** What you should do **
Only the lines holding "https" are wanted. Copy every one from the records below.

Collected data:

┌──

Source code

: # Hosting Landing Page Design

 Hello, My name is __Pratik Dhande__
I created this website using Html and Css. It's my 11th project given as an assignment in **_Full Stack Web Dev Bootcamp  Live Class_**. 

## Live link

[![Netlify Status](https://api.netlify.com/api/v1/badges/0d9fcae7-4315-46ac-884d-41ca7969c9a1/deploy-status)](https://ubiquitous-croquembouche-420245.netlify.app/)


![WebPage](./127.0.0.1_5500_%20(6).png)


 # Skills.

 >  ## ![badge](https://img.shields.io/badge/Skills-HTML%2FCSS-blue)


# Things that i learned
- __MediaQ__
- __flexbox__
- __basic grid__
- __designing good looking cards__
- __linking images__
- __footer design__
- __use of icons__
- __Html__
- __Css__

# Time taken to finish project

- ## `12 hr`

└──

** Answer area **
[![Netlify Status](https://api.netlify.com/api/v1/badges/0d9fcae7-4315-46ac-884d-41ca7969c9a1/deploy-status)](https://ubiquitous-croquembouche-420245.netlify.app/)
 >  ## ![badge](https://img.shields.io/badge/Skills-HTML%2FCSS-blue)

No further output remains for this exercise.